**WHAT TO WORK ON**
Work through the listing below, copying each line that carries the word "pixels".

Start of RECORDS SUPPLIED

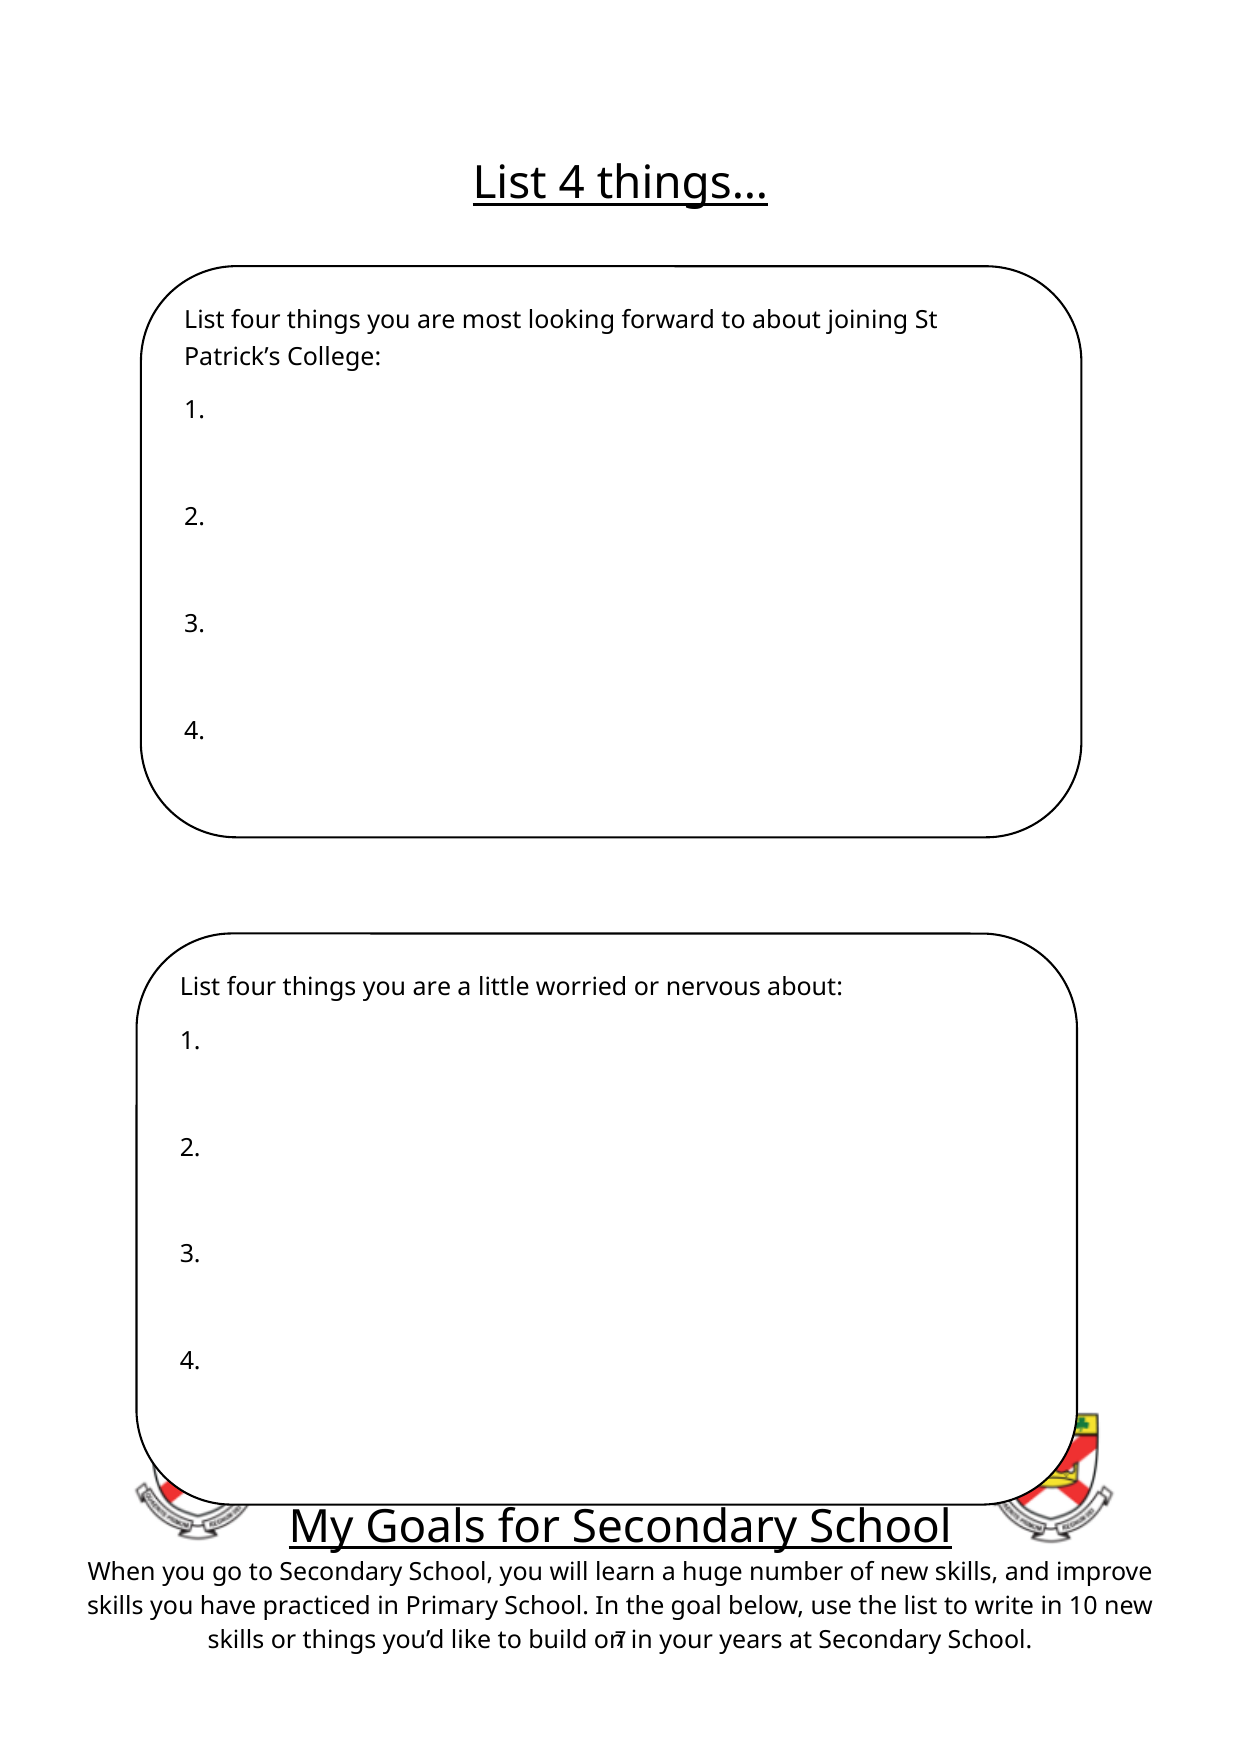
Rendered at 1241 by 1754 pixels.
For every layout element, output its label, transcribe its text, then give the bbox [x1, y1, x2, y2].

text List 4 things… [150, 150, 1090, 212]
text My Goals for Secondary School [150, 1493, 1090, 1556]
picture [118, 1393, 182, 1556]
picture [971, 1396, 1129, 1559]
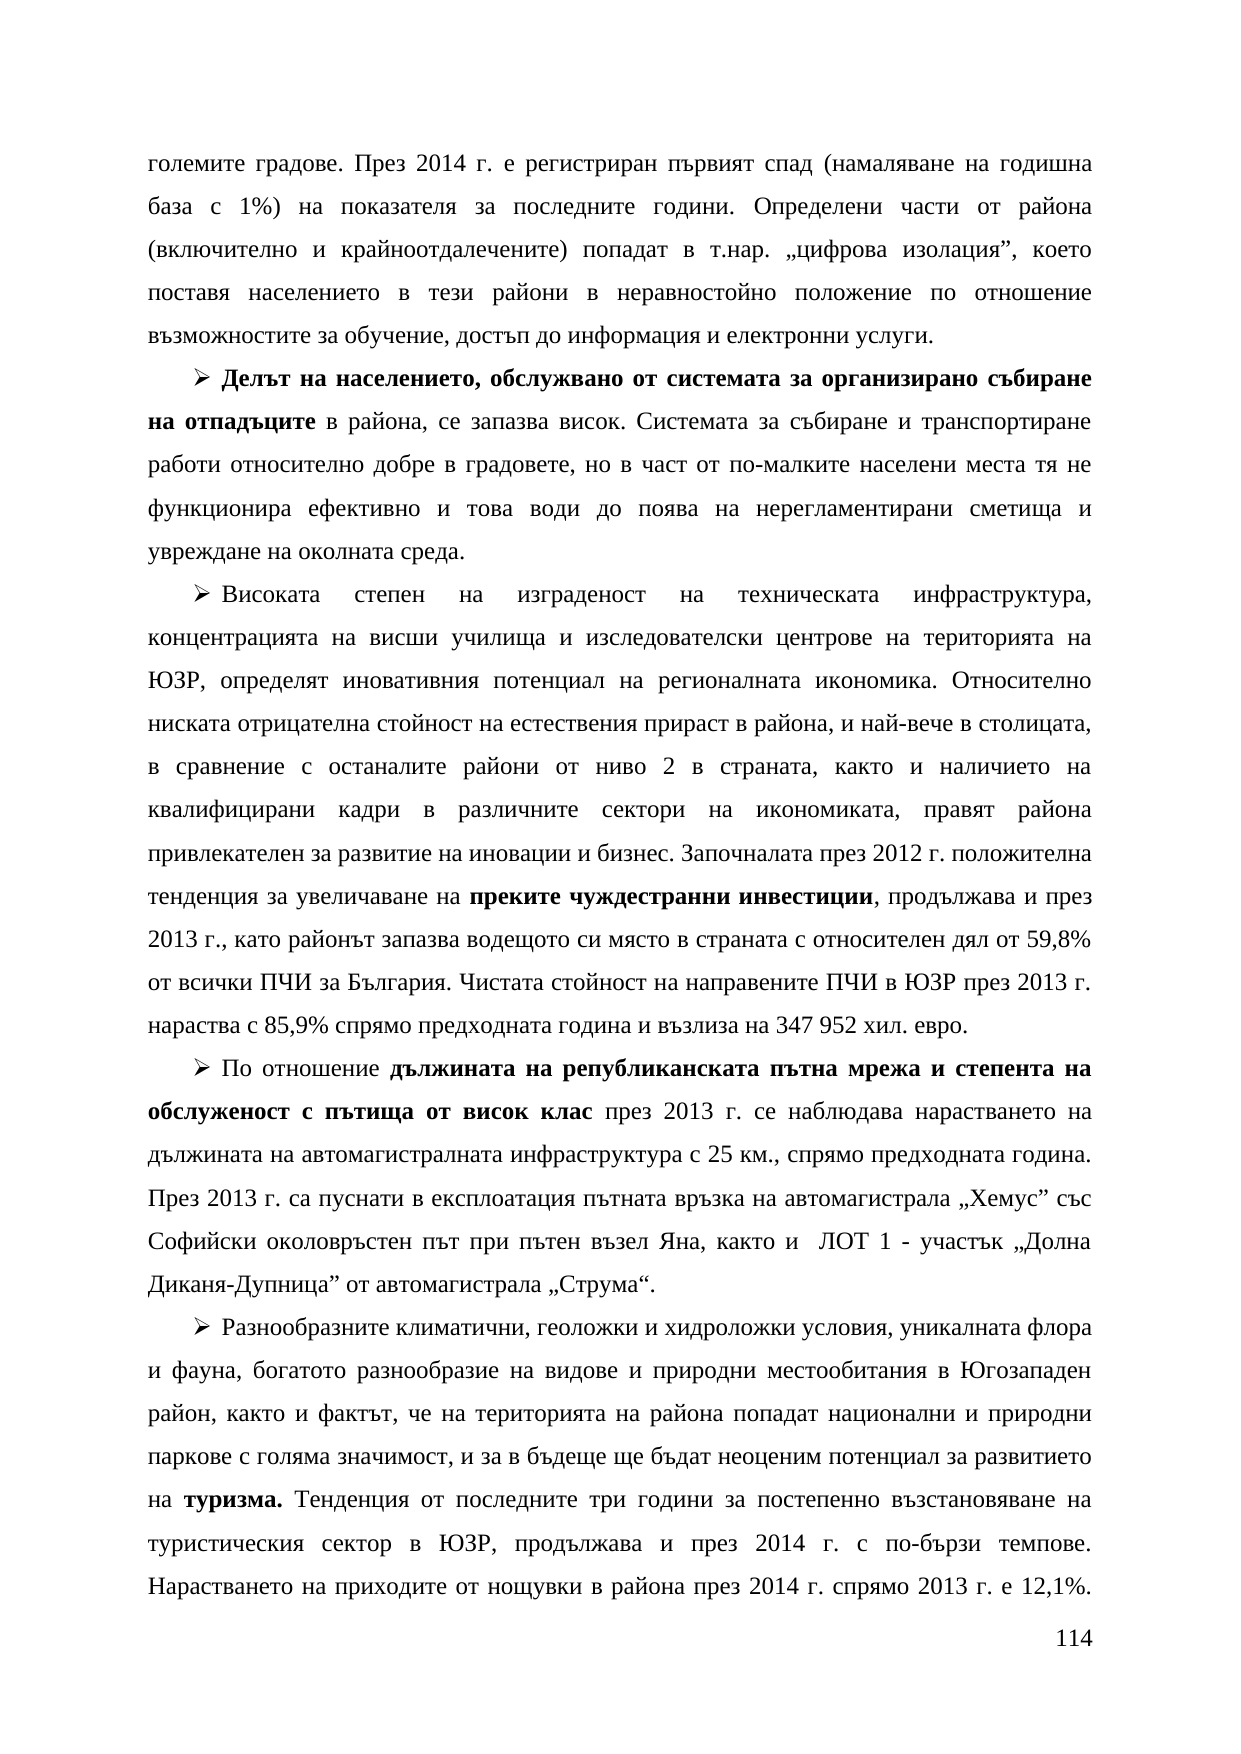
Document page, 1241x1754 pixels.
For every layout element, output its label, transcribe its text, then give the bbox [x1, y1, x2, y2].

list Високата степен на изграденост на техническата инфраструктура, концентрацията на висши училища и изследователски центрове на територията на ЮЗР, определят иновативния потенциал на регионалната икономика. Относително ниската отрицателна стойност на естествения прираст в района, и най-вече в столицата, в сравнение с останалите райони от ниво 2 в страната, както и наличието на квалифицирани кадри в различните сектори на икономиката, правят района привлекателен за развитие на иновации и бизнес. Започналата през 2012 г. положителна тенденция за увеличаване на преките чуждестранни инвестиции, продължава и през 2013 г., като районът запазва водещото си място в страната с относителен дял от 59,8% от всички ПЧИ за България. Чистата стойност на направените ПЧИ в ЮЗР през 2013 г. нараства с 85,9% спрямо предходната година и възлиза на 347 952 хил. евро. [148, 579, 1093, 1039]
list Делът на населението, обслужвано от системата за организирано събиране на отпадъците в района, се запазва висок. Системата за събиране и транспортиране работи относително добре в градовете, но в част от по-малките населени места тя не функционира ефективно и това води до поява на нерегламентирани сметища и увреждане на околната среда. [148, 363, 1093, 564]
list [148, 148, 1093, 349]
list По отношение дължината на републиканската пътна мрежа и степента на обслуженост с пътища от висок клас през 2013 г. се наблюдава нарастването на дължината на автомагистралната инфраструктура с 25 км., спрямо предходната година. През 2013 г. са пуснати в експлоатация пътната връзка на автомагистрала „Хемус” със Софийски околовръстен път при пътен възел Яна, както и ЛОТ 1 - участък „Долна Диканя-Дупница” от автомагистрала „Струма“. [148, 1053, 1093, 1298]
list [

End of RECORDS SUPPLIED

**REPLY**
Rendered at 1241 by 1754 pixels.
Document page, 1241x1754 pixels.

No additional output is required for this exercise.